▶ Trecho da página:
******************************
Crônica literária em Recorte Lírico

Destacado

com esta minha coluna na revista digital Recorte Lírico, a última do ano 2021, desejo aos meus leitores um Feliz Natal e um abençoado Ano Novo.

Salve, Antonio Tabucchi (I)

Num pequeno período de férias, em dezembro passado, fui à biblioteca do hotel em que estava hospedado com a família, quando encontrei “Réquiem: Uma Alucinação”, livro de A.Tabucchi escrito pelo italiano, originalmente, em língua portuguesa. As poucas páginas do romance foram lidas com voracidade e entusiasmo crescente a cada página. Nem me lembrava que na juventude eu fui o que designavam ‘rato de biblioteca`. O tempo passa depressa demais e fiquei com a impressão de que havia descoberto um escritor para ficar em minha vida de leitor indisciplinado.
Lembro-me que quando conheci o escritor pernambucano Hermilo Borba Filho, no final da déc. de 70/início dos 80, foi uma alegria similar. Queria ler tudo, ter todos os livros. Assim também com o judeu-sefardin, búlgaro, Elias Canetti. Com Santa Teresa D’Ávila, com Emily Dickinson, com Paul Auster… Era como “se não tivesse livro novo” deste(a) ou daquele(a) escritor(a) não estivesse feliz.
Com Antonio, repete-se este meu hábito (vício?) de conhecer, apaixonar-me pela leitura e querer ter (ler) tudo de um escritor –
nem sempre se lê o que se compra, de pronto – pois, afinal, o objeto livro é como uma prataria, dizia um certo francês, não se usa todo dia (discordo dos que pensam, ao visitar minha biblioteca, que tenho a obrigação de ter lido os mais de 3mil livros aqui reunidos). Uma outra coisa que me marcou todo tempo, de meus bem vividos cinquenta-e-oito anos, é que o desaparecimento (a passagem) de um escritor é como se fosse a perda de um ente querido, um parente, um próximo. Foi assim com Clarice, com Quintana, com o Érico, com Hermilo, com Ítalo Calvino e tantos outros.
******************************
▶ Dados apresentados:

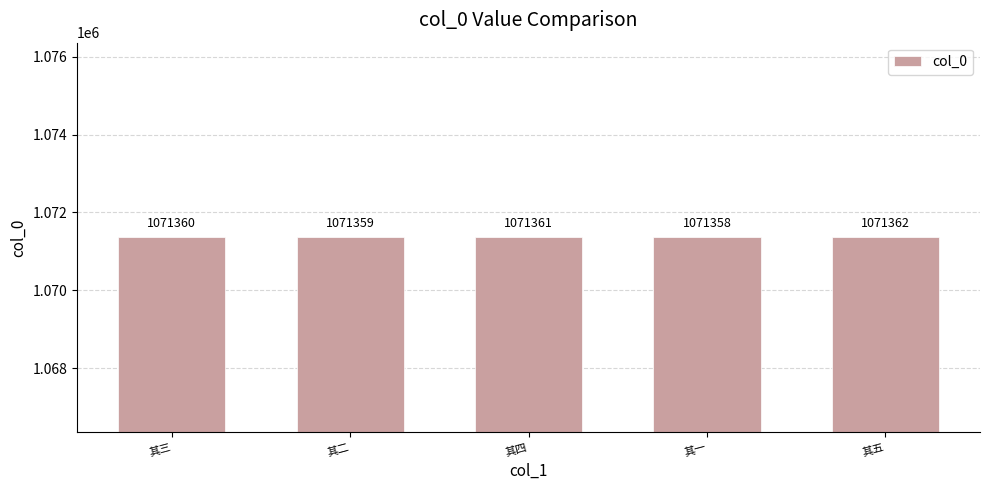

What is the approximate value at 其五?

1071362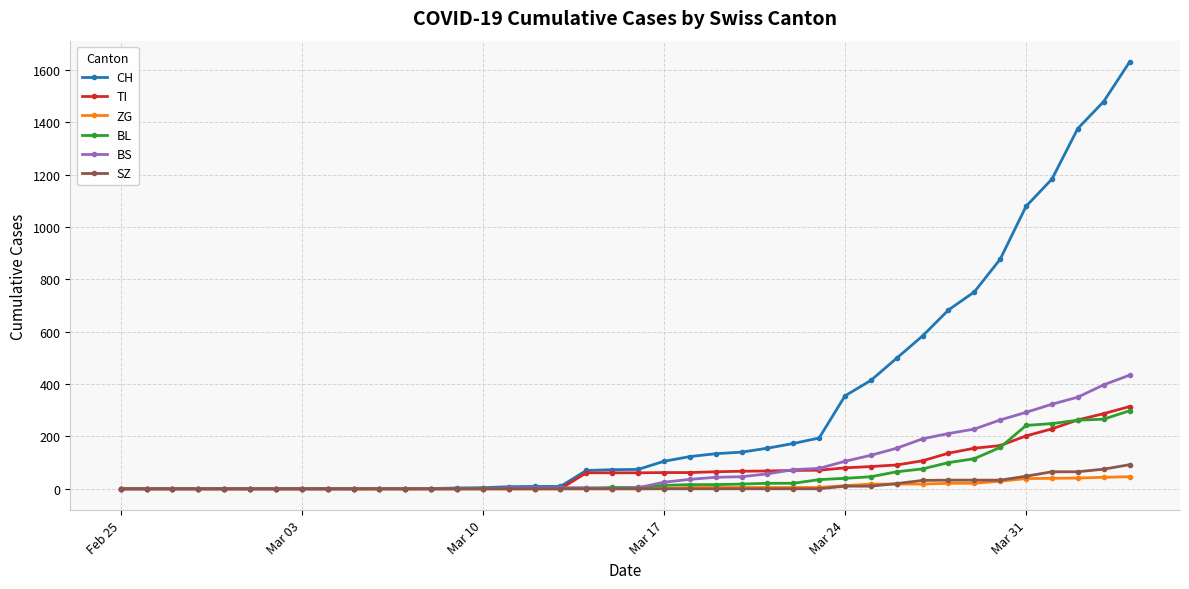

Which series has the largest total across all categories?

CH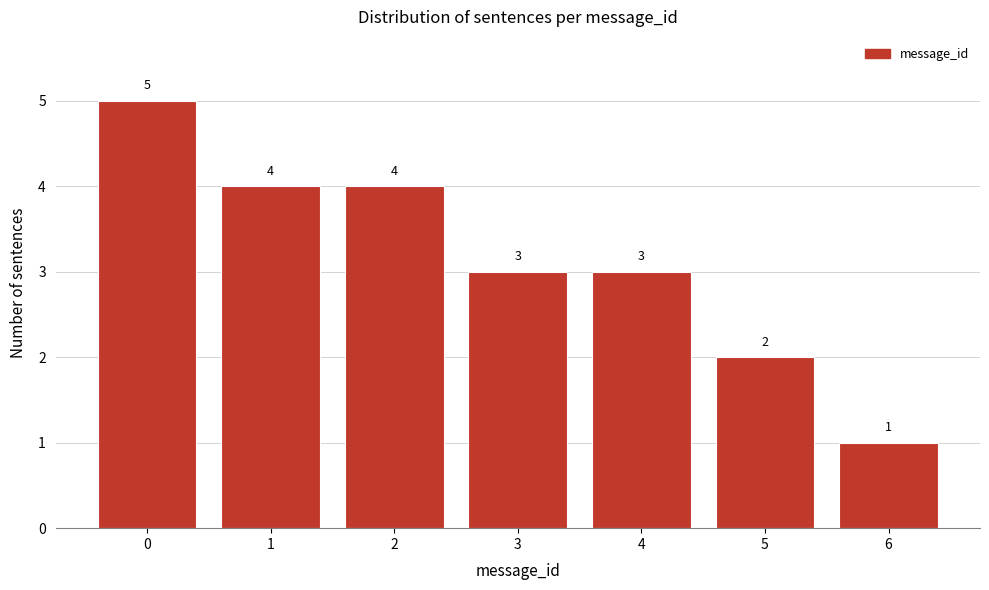

Reading left to right, transcribe all the data shown in this chart.

0=5	1=4	2=4	3=3	4=3	5=2	6=1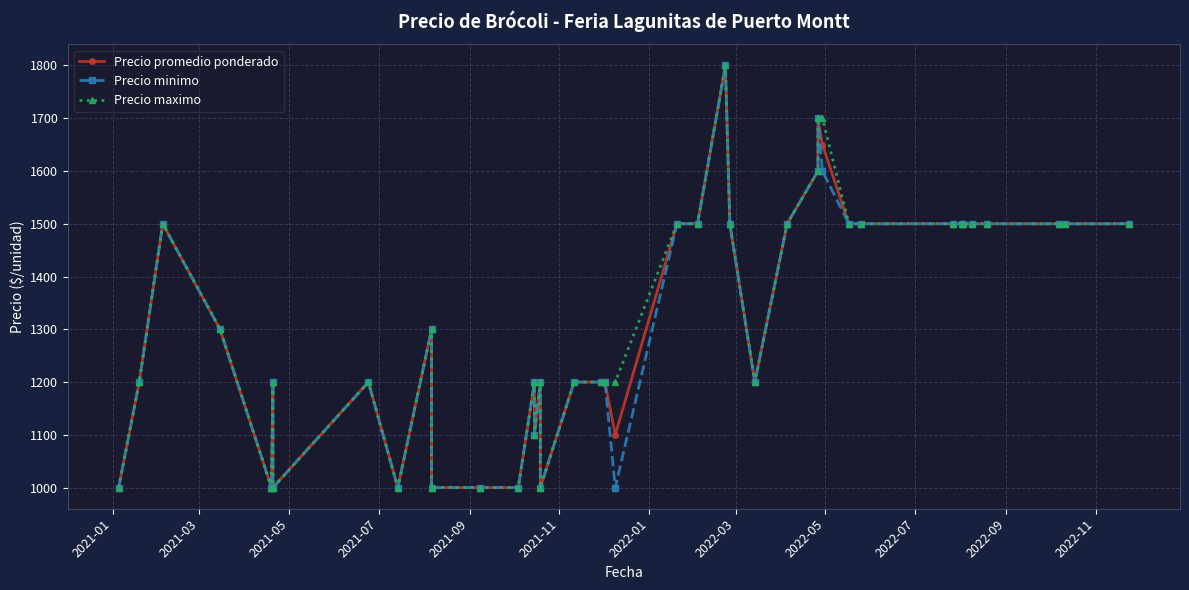

List the series in order of their peak value, highest first.

Precio promedio ponderado, Precio minimo, Precio maximo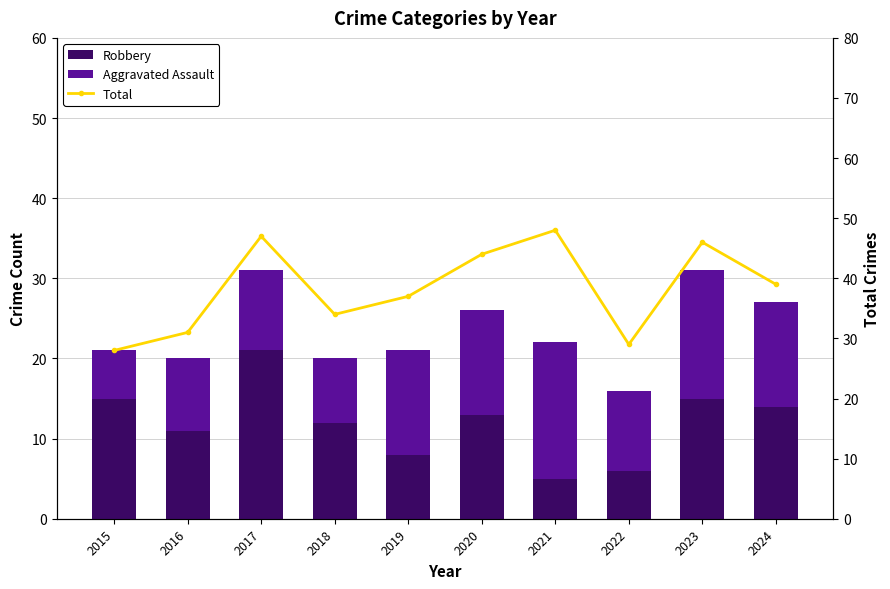

What is the maximum value shown in the chart?

48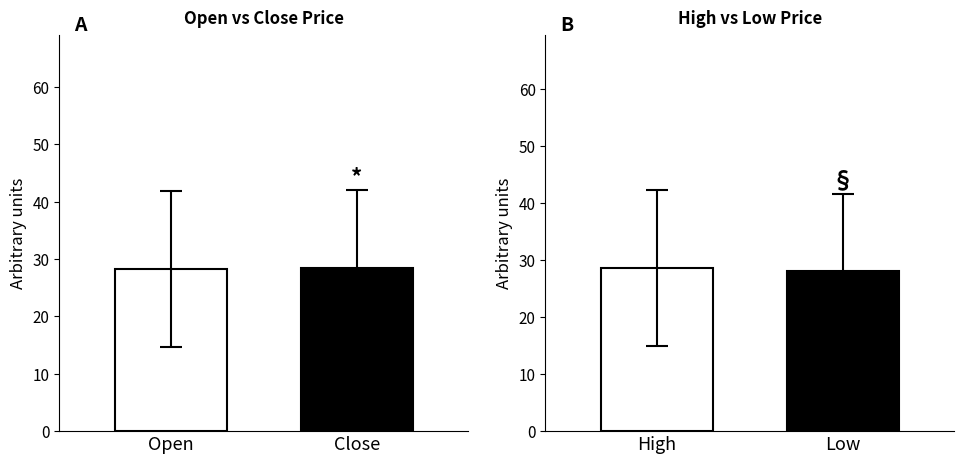

What is the approximate value of Open at Close?

28.4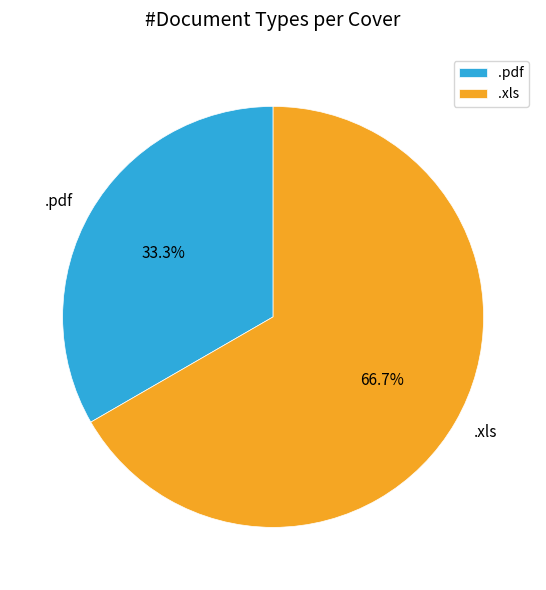

Rank the categories by value from lowest to highest.

.pdf, .xls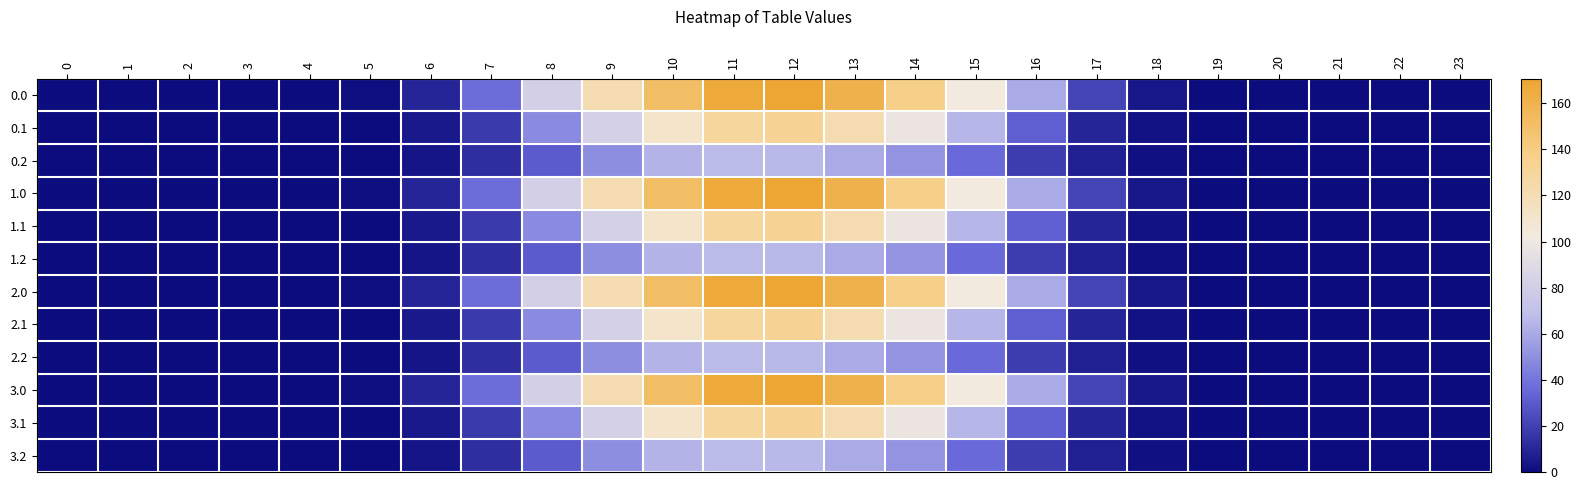

What is the total value across all series at 14?

1149.0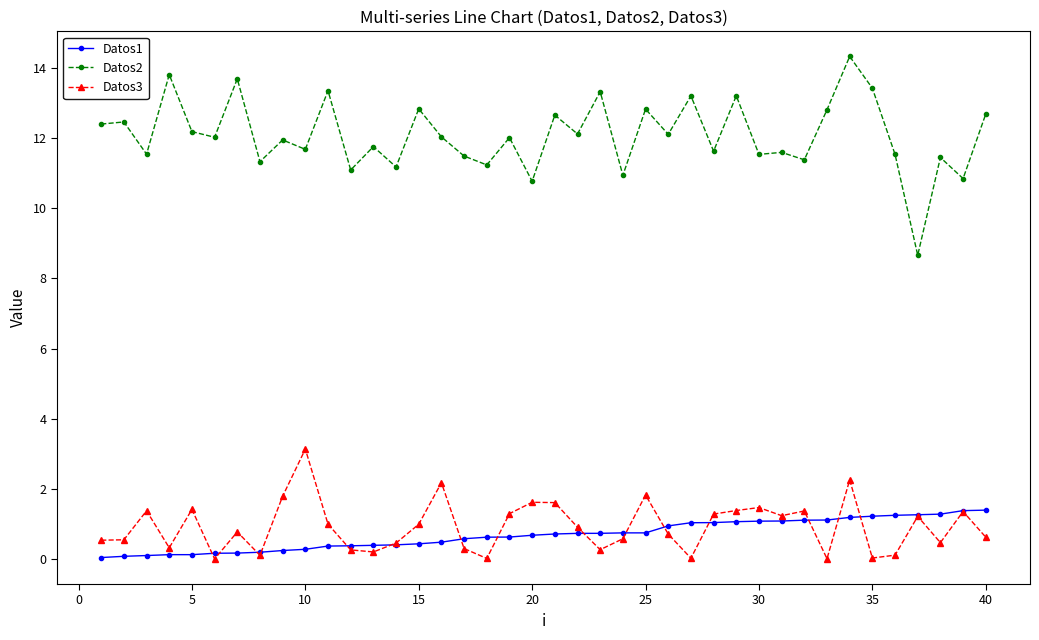

True or false: Datos2 has more than 1 interior local peaks.

True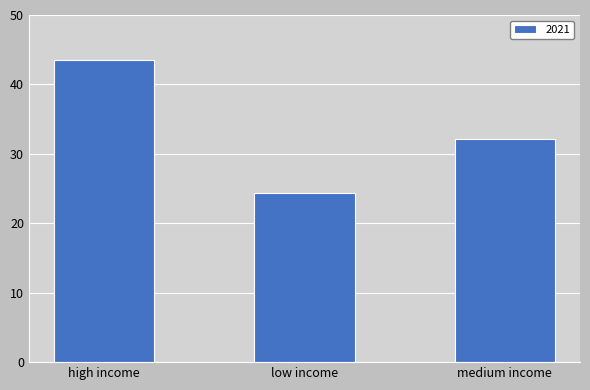

What value does the data have at medium income?

32.1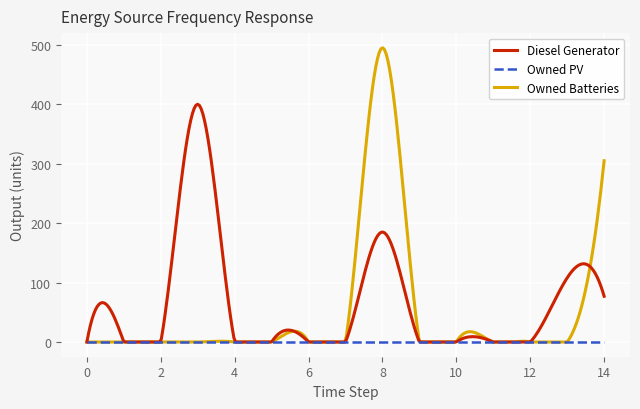

Rank the series by their average value, from highest to lowest.

Diesel Generator, Owned Batteries, Owned PV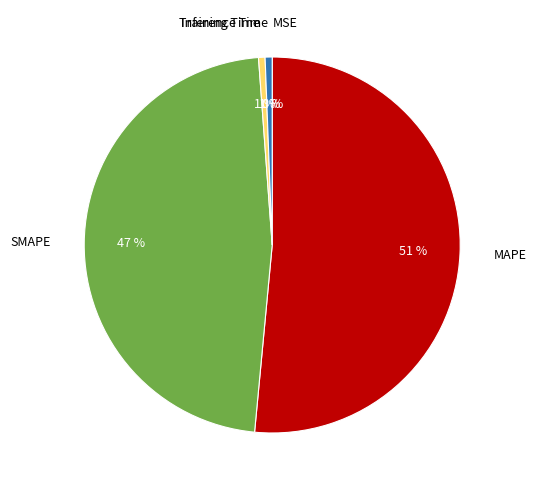

The Inference Time slice represents 9% of the pie. True or false?

False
******************************
▶ Usando as informações:
a. Reescreva de forma mais curta o parágrafo da crônica que começa com “Num pequeno período de férias”, preservando os fatos principais.
b. Dê prosseguimento à crônica sobre Antonio Tabucchi a partir da última frase mostrada.
Os registros são um material independente da crônica.

▶ Respostas esperadas:
a. Numas férias em dezembro, na biblioteca do hotel onde estava hospedado com a família, o cronista encontrou “Réquiem: Uma Alucinação”, romance que o italiano Antonio Tabucchi escreveu originalmente em português. Leu as poucas páginas com voracidade e entusiasmo crescente. Lembrou-se de que na juventude fora “rato de biblioteca” e sentiu ter descoberto um escritor que ficaria em sua vida de leitor indisciplinado.

b.
Tendo conhecido Antonio, depois que a morte o levou, ficarei procurando livros dele em português, italiano, inglês (no meu Kindle no meu tablet Android) por todo o sempre, sem que jamais o possa vê-lo atuando neste planeta de provações.
Alguém já disse que os personagens de um escritor amado são como amigos íntimos. Com eles se conversa em silêncio, eles aparecem em sonhos, eles são exemplos quando o leitor está diante de um desafio cotidiano. É, pois, como se Antonio aqui estivesse. É também como se entre nós um “pacto” se estabelecesse silenciosamente. Ficam os livros à cabeceira ou na pasta para que sempre voltemos a conversar. Ele tendo escrito nas páginas. Eu,de cá, falando em silêncio as palavras que ele descobriu comunicar, gravar para sempre num livro.
Fico sabendo que Tabucchi amava Portugal e seus escritores, que aprendeu português para melhor conhecer a literatura construída na língua de Camões. A paixão primeira tendo sido o poeta Fernando Pessoa, a cidade que amou e por onde andou e eternizou em Réquiem sendo a capital portuguesa – a nossa “Lisboa dos manjericos”. Não tenho o Réquiem em mãos para citar algum dos muitos trechos saborosíssimos em que Lisboa está no centro, em que até o diário do futebol é lido, em que a sombra do que somos se materializa num sonho. O sonho que é a ficção.
De volta a Goiânia, comecei a minha busca por outros livros de A.T. Os sebos do centro da cidade não tinham nada. A Estante Virtual me pedia muitos dias para entrega. Não aguentaria tanta espera. Achei o “Noturno Indiano”numa livraria de shopping. Comprei-o. Leituras rápidas, os dois livros me levaram a Fnac, onde encontrei “O Tempo Envelhece Depressa”e, na Saraiva, “Autobiografie Altrui: Poetiche a posteriori”(que vou lendo devagar e com o apoio do dicionário italiano-português da martins fontes).

© Foto de Antonio Tabucchi extraída do site d’ O Público, jornal português, AT tinha 68 anos quando faleceu em Lisboa, 2012 (by CARLOS LOPES).

Como este espaço é feito de resenhas destrambelhadas: falo o que quero, sobre os autores de que gosto mais, sem muita frequência, mas quando escrevo, gosto de me expressar como se conversasse com o leitor. Eia, pois, que lhe digo, se resistiu até agora a essa resenha, digo-lhe: vale muito a pena ler Antonio Tabucchi.

Difícil é separar trechos da sua escrita para encantar você, leitor,Tabucchie fazê-lo sair correndo pra livraria ou para um site de compras, atrás dos livros dele. Mas, vá lá, que transcrevo alguns que me estão a mão, aqui do lado.

Do “Réquiem”nada tenho posto que lido numa biblioteca.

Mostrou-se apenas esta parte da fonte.